Some time ago, in a talk broadcast by the BBC, Desmond Morris, Curator of Mammals at the London Zoo, stressed the increasing importance of breeding animals in zoos as an ultimate measure in wildlife preservation.
He said that if breeding groups are not established now in the larger zoos of the world, many species will become extinct in the next century, and pointed out that the wild horse, the European bison, the Pere David deer, and the Hawaiian goose are cases where, had it not been for special breeding studies and success in captivity the species would already have become extinct. Morris added that there were two main obstacles to the effective preservation of species on the verge of extinction by breeding them in zoos.
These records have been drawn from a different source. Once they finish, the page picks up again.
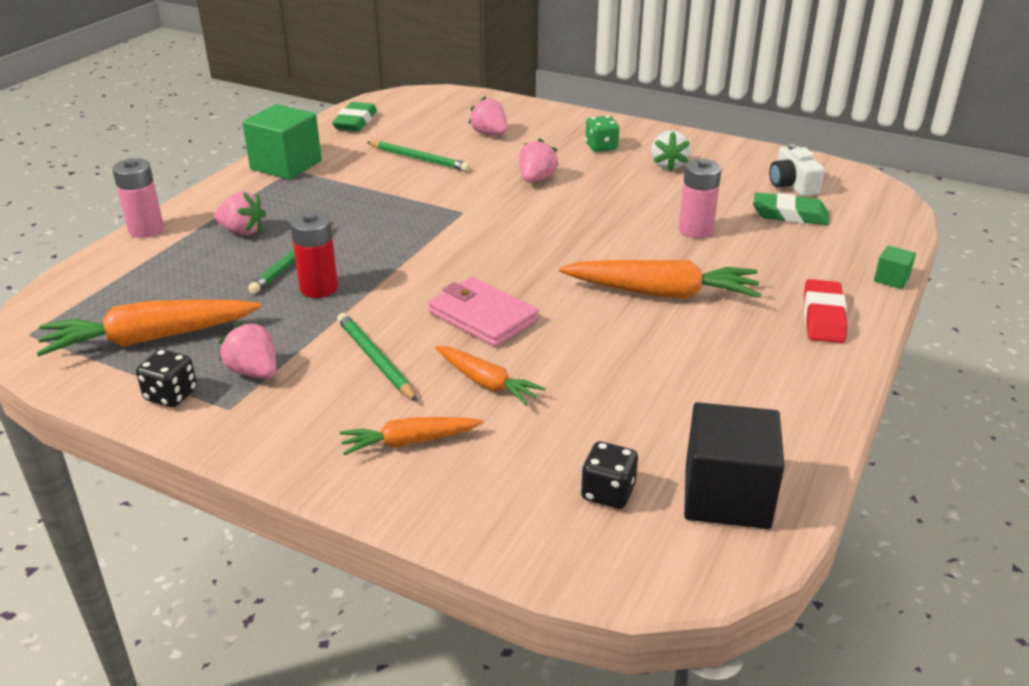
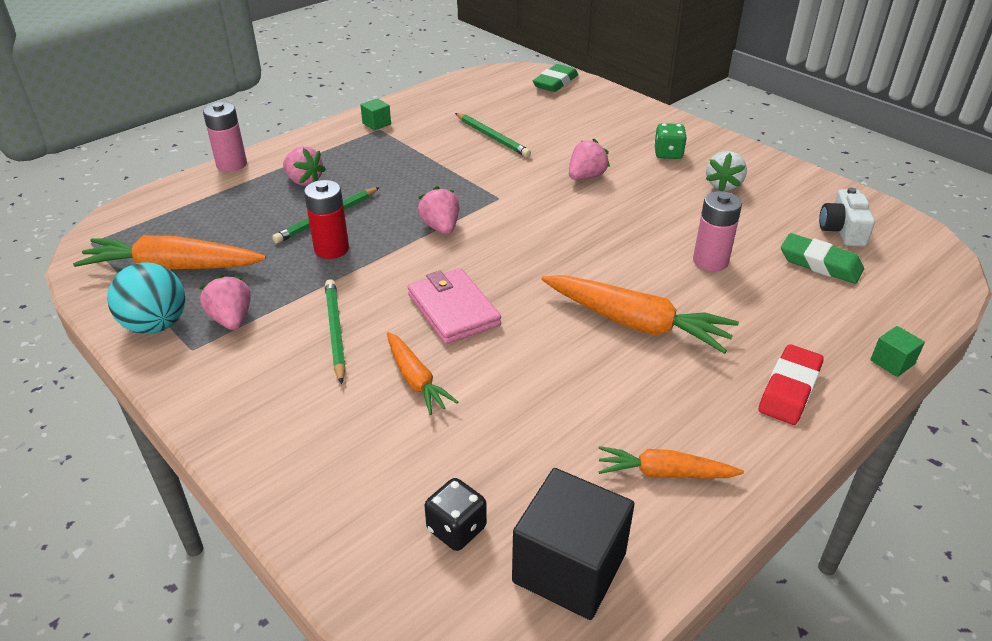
camera: 20 degrees right, 5 degrees up
(171, 395) = (156, 325): black dice -> turquoise ball
(286, 165) = (376, 124): green cube -> green cube, size x0.46
(355, 122) = (459, 91): green eraser -> green eraser (555, 83)
(409, 442) = (313, 423): orange carrot -> orange carrot (663, 473)
(490, 134) = (570, 122): pink strawberry -> pink strawberry (441, 227)

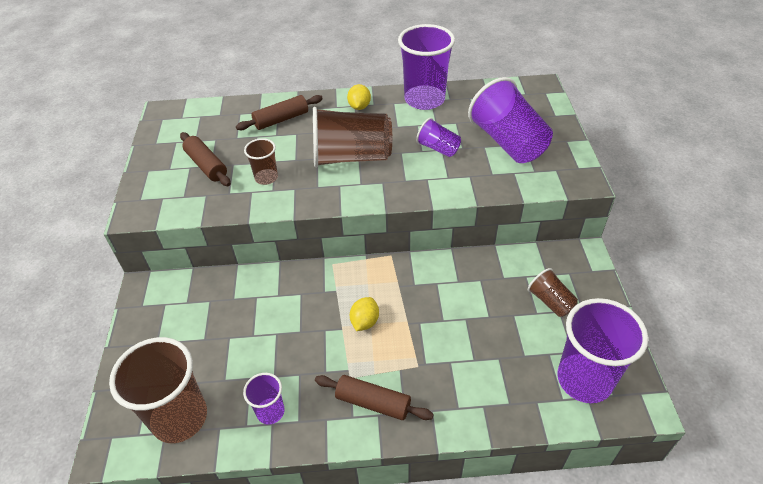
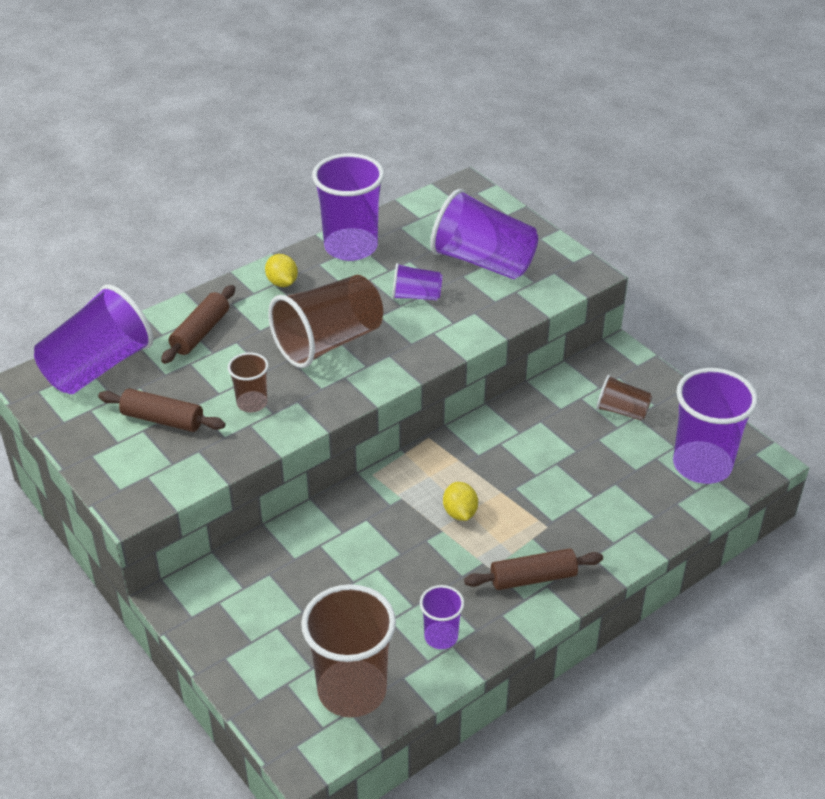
camera: 35 degrees left, 5 degrees down
(205, 118) = (97, 367): none -> purple cup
The first was the tendency of zoos to feature variety in their inmates, rather than few groups of threatened species no doubt a greater number of zoos, devoted to such breeding groups, would be established in due course. The second factor was the anthropomorphic popular feeling against caged animals deprived of their freedom.
It is true of course, Morris said, that the zoo animal has lost its freedom to suffer unaided from parasites diseases, starvation, droughts, extremes of temperature, the fears of predation, and of course from lingering death but loss of these kinds of freedom does not worry the antizoo mind. There is still a popular belief that wild animals are free to move about wherever they like but it has been known for many years that a wild animal is hemmed in just as tightly in its natural environment as we are in ours. Its food demands, its territorial rivals, and its predators make it a psychological captive, and there is a barrier round it that is just as effective as the bars round its cage at the zoo. If this were not so it is hardly likely that animals would adapt so well and live so long in the environment of the zoo. I am afraid Morris has presented a rather one-sided, and distorted, picture of the freedom of wild animals in nature.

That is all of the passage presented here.